Презрительный взгляд лизнул ожогом. Лина не знала, где именно остановился многозначительный взор стучащей тонкими каблучками Марго, – пульсирующая в висках боль не давала пошевелить глазами, но мышцы невольно напряглись.

Всю неделю, Лина по-детски радовалась чуду электричества: в дом вернулось тепло, тени в углы, а крысы в водосток. Она просиживала под лампочкой до рассвета, чинила всю одежду подряд. На стянутую у Бутча пачку сигарет, выменяла у Майка-Бекки потёртый кожаный пояс, и аккуратно распустив нитки, вырезала целые куски добротной кожи. Превозмогая усталость, ломая глаза под тусклой лампочкой, Лина исколола в кровь непослушные пальцы, пришивая кожаные прямоугольники на колени джинсов и стёртые локти толстовки.

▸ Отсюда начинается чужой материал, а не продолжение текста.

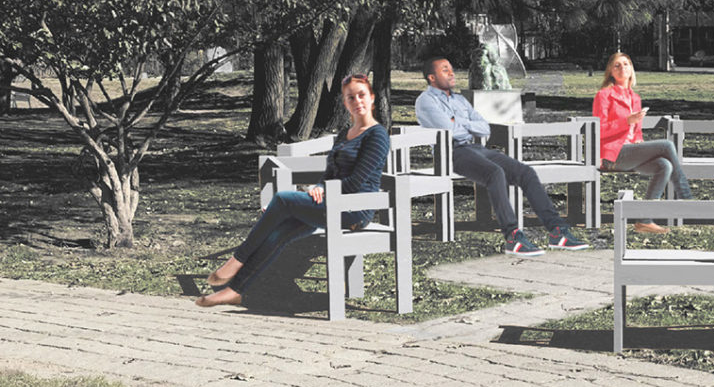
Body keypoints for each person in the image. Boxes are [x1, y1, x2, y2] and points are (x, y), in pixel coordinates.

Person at [198, 73, 391, 308]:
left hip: (355, 211)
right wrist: (319, 187)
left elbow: (356, 182)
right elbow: (330, 173)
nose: (357, 101)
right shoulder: (344, 135)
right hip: (332, 206)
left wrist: (325, 192)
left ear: (371, 98)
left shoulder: (377, 135)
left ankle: (237, 260)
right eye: (351, 97)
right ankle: (234, 291)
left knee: (282, 200)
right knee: (279, 233)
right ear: (345, 103)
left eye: (362, 95)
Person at [415, 54, 587, 256]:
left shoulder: (460, 100)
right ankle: (513, 236)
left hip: (477, 149)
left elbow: (484, 128)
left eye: (451, 68)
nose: (452, 72)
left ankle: (558, 231)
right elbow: (449, 131)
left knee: (526, 172)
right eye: (445, 69)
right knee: (495, 173)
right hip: (450, 153)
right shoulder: (425, 101)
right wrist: (467, 127)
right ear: (431, 78)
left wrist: (462, 124)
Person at [592, 51, 693, 235]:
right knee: (667, 146)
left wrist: (638, 139)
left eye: (626, 64)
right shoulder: (604, 96)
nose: (622, 67)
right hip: (612, 155)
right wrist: (626, 121)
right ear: (611, 72)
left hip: (630, 153)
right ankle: (686, 197)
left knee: (664, 165)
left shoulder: (635, 98)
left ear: (631, 69)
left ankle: (644, 221)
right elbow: (599, 131)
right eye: (617, 65)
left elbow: (636, 133)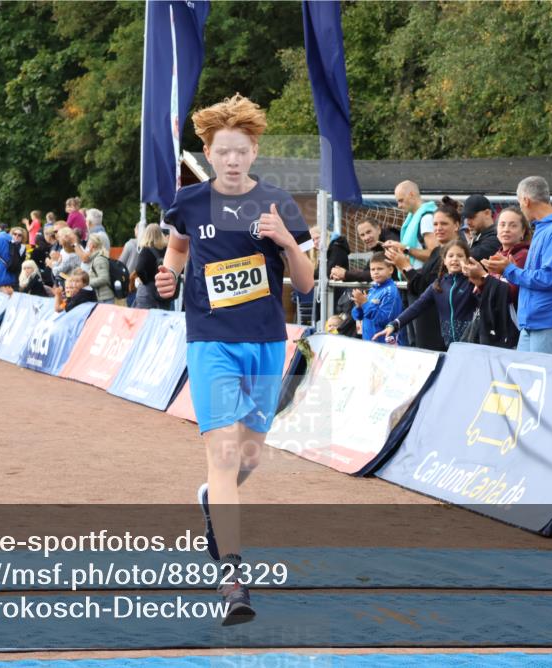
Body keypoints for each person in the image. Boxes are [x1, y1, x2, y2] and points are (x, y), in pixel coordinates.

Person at [154, 94, 313, 625]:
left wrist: (287, 241)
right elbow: (176, 249)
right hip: (210, 340)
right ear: (208, 151)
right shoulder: (189, 202)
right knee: (224, 457)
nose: (232, 161)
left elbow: (307, 283)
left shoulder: (278, 203)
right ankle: (233, 580)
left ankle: (210, 500)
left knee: (247, 459)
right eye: (222, 152)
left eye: (241, 152)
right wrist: (170, 274)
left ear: (253, 150)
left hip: (266, 341)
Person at [485, 176, 552, 355]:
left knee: (542, 380)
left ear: (526, 200)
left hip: (546, 322)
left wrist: (509, 270)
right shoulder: (544, 229)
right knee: (524, 379)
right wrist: (513, 268)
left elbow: (548, 278)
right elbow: (537, 275)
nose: (521, 208)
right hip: (532, 322)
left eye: (520, 203)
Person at [385, 197, 467, 351]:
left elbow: (427, 287)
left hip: (440, 328)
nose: (438, 228)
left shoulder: (457, 254)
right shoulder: (437, 251)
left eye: (444, 224)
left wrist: (406, 266)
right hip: (427, 324)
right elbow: (423, 286)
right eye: (435, 224)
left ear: (456, 225)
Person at [378, 241, 477, 347]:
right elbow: (416, 307)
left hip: (471, 345)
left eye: (460, 256)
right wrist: (395, 324)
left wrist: (477, 278)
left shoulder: (473, 282)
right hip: (449, 346)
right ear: (444, 261)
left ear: (467, 260)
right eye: (450, 256)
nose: (455, 259)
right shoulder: (438, 285)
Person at [462, 207, 532, 348]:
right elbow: (490, 292)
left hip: (512, 327)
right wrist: (478, 281)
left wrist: (483, 276)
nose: (506, 229)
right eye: (502, 224)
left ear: (523, 232)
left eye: (513, 225)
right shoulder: (498, 255)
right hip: (496, 325)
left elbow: (511, 293)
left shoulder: (523, 255)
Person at [351, 252, 402, 344]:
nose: (376, 272)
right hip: (369, 342)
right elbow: (357, 317)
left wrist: (365, 304)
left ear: (390, 270)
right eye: (372, 269)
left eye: (380, 268)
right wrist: (358, 307)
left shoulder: (390, 291)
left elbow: (385, 320)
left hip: (384, 345)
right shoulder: (373, 290)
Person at [394, 180, 438, 268]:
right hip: (416, 277)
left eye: (401, 200)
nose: (399, 205)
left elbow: (435, 255)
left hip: (425, 278)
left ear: (411, 194)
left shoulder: (426, 218)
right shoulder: (413, 219)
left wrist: (405, 248)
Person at [133, 223, 171, 310]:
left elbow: (139, 269)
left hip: (148, 292)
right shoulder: (166, 249)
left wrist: (145, 281)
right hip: (164, 289)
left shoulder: (146, 250)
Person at [461, 194, 501, 261]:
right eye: (466, 218)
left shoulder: (496, 237)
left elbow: (470, 258)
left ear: (487, 213)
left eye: (472, 217)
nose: (468, 222)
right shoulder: (481, 236)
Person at [84, 234, 114, 304]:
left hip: (104, 298)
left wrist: (87, 284)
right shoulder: (96, 257)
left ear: (91, 245)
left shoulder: (99, 259)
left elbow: (104, 278)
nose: (87, 247)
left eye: (88, 245)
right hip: (102, 297)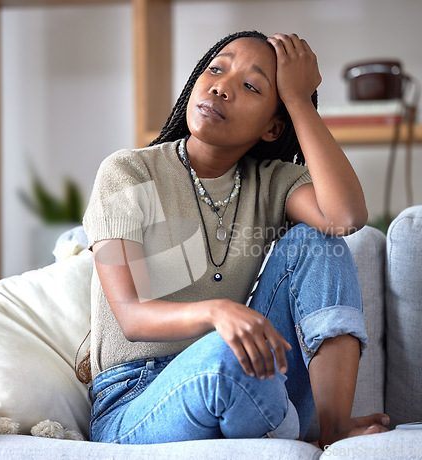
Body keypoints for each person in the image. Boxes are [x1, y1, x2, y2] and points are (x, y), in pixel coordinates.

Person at [80, 30, 390, 449]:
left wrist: (299, 100)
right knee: (226, 356)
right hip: (135, 401)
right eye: (215, 69)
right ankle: (280, 431)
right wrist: (219, 313)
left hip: (248, 379)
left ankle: (332, 429)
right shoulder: (128, 173)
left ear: (272, 127)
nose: (221, 87)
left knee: (318, 241)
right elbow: (132, 317)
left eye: (249, 86)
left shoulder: (271, 183)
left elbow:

Надеялась обыграть пурпурно-синие заплатки как этакую дизайнерскую находку.

Чувствуя на себе липкий взгляд, Лина поняла: зря старалась. Глазастая Букреева видит недосыпание, несвежую одежду, потных работяг, столы с объедками и волдыри на пальцах от кипящего вонючего масла – этот запах не выветрить, он впитался в кожу и волосы так же, как испортила руки грязная посуда. А ещё, Марго видит в глазах страх и сведённые мускулы, готовые ежесекундно бежать и этого не скрыть ни одной «дизайнерской» заплаткой.

Тяжело дыша и сдерживая озноб, Лина глядела в ноги, ставя одну перед другой. Прищурилась, напрягая расфокусированное зрение: левый ботинок хлюпал подмёткой. Она нащупала в рюкзаке, меж катушек ниток и баллончиком с газом, подаренным Джулией ко Дню Святого Валентина, тюбик клея. Развернулась и поковыляла по коридору к туалету. Смутно сознавала: Марго все ещё кричит вслед.

Десятки фур из Мексики выплюнули тонны говядины, свинины и конины на оптовые склады Хантс-Пойнта. Грузовики заполонили парковку перед закусочной Коула. Дальнобойщики гремели сапогами, разносили грязь, шумели и требовали бесконечной выпивки, пользуясь длинной остановкой.

Лина бегала из зала в кухню от столика к стойке. Преодолевая головокружение и протест мышц, грезивших о покое, приносила, уносила, вытирала, мыла. Скабрёзные шутки, грубые заигрывания и шлепки по ягодицам награждали отовсюду, пока обливаясь потом, она обслуживала посетителей.